Alain
Finkielkraut (1949) es un intelectual francés, hijo de un judío polaco
deportado a Auschwitz, que de joven se vio asociado al grupo de los “nuevos
filósofos” (Bernard Henry-Levy, Pascal Bruckner…), esos hijos díscolos de la rive
gauche parisina que en los años setenta quisieron matar al padre, siendo el
padre, claro, Jean Paul Sartre.
Finkielkraut ha tenido una larga vida y ha escrito mucho. Desde el izquierdismo universitario inicial ha derivado en su madurez hacia un conservadurismo liberal de raigambre ilustrada. La derrota del pensamiento [1], publicado a mediados de los años ochenta, demuestra que su antimarxismo fue pronto evidente, y también que supo prever el futuro con la certeza de un oráculo. El libro no está escrito contra Karl Marx, que le parece un adversario derrotado, sino contra Joseph de Maistre y contra Johann Gottfried Herder, adalides de la reacción antiilustrada, y contra Franz Fanon, Michel Foucault y Claude Levi-Strauss, a los que ve como paradójicos epígonos de los primeros y artífices involuntarios de la victoria retroactiva de la contrarrevolución decimonónica.
“Es
cierto que Marx ha sido vencido, pero por Joseph de Maistre” [2]
es la frase que podría resumir el libro. El marxismo seguía de alguna manera
con el naturalismo y el cosmopolitismo de Voltaire y Montesquieu. Era un error
que generó un horror, pero al menos asumía ciertos marcos de la Ilustración.

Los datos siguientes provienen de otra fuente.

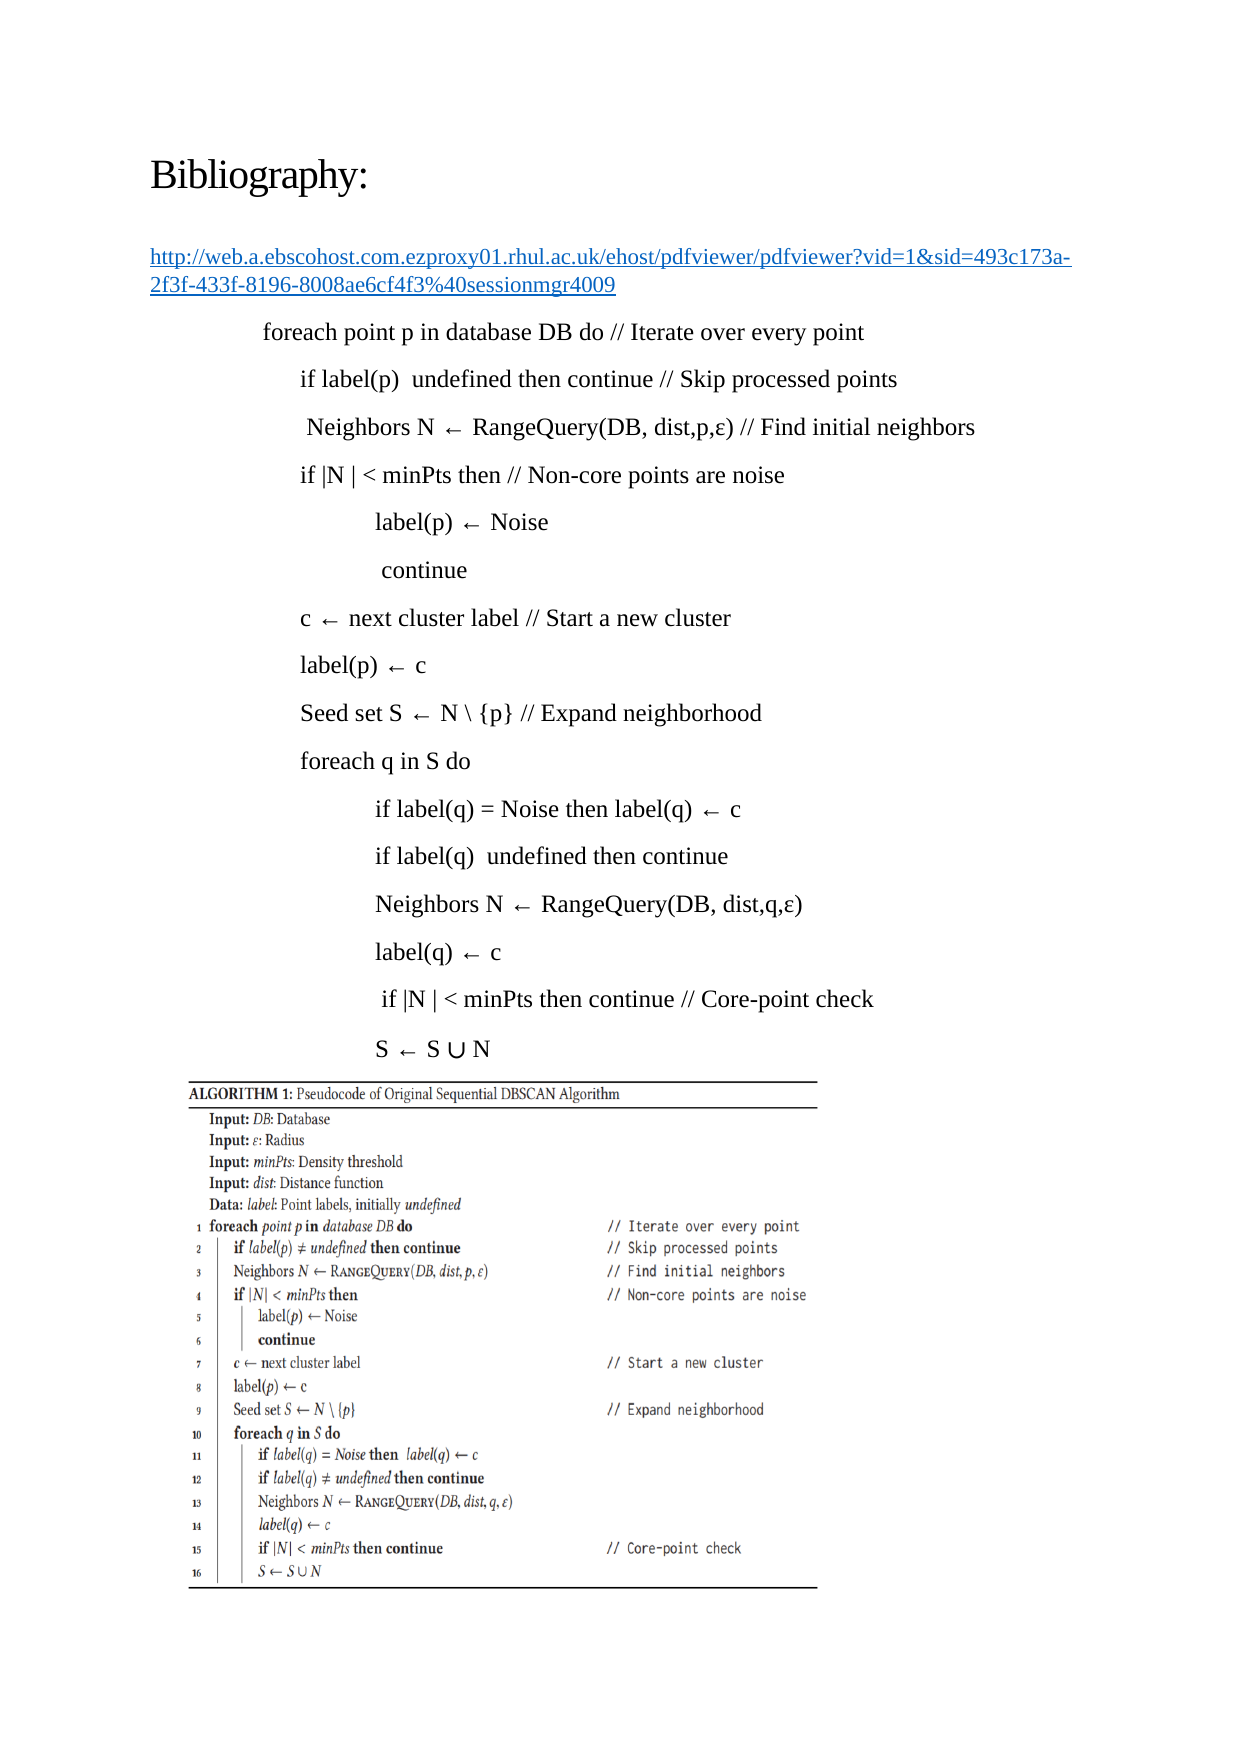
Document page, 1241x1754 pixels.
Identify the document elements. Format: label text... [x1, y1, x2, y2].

Sin embargo, al derrumbarse como explicación de la realidad no se ha sustituido
por más clarividencia liberal sino por un reaccionarismo de siempre vestido con
filosofías anticoloniales, identitarias y nacionalistas:
La apelación que los tradicionalistas se dan a sí mismos
no debe inducirnos a engaño: animados por la pasión del pasado, tanto los
románticos alemanes como los teócratas franceses realizan una auténtica
revolución epistemológica. Su odio a la Modernidad engendra una concepción del
mundo radicalmente nueva. Su nostalgia inaugura en el saber una mutación de la
que todavía somos ampliamente tributarios. Esos reaccionarios empedernidos son,
a pesar suyo, inventores. En su rabia por devolver al hombre a su sitio,
descubren lo impensado que actúa en él y fundan las ciencias humanas. [3]
Y continúa
poco después: “aunque los tradicionalistas abandonen con bastante rapidez el
escenario político e intelectual, toman inmediatamente el relevo los filólogos,
los sociólogos o los historiadores”[4].
Para Finkielkraut la antropología pesimista de los primeros enemigos de las
Luces, aferrada a la tierra y al prejuicio popular, ha mutado en la hegemonía
académica de la postmodernidad, aunque desprovista de toda trascendencia: “Dios
ha muerto, pero el Volkgeist sigue fuerte”.[5]
El
filósofo francés nos plantea que la figura política del reaccionario puede
haber abandonado los primeros planos del debate intelectual, pero su
impugnación sistemática y epistemológica de la Modernidad se ha convertido en
la koiné de la intelligentsia occidental desde los albores de la
misma Modernidad. Desde Martin Heidegger a Giorgio Agamben, desde los
decoloniales a la teoría queer, todos ellos parecen odiar el presente con la
misma vehemencia que lo hace Gómez Dávila, pensador al que no cita.
Tal
vez el colombiano no estaba tan solo como afirmaba testimoniar el asco por su
tiempo. Le secundan demasiadas corrientes filosóficas, demasiadas figuras del star
system intelectual, como para considerarlo particularmente intrépido.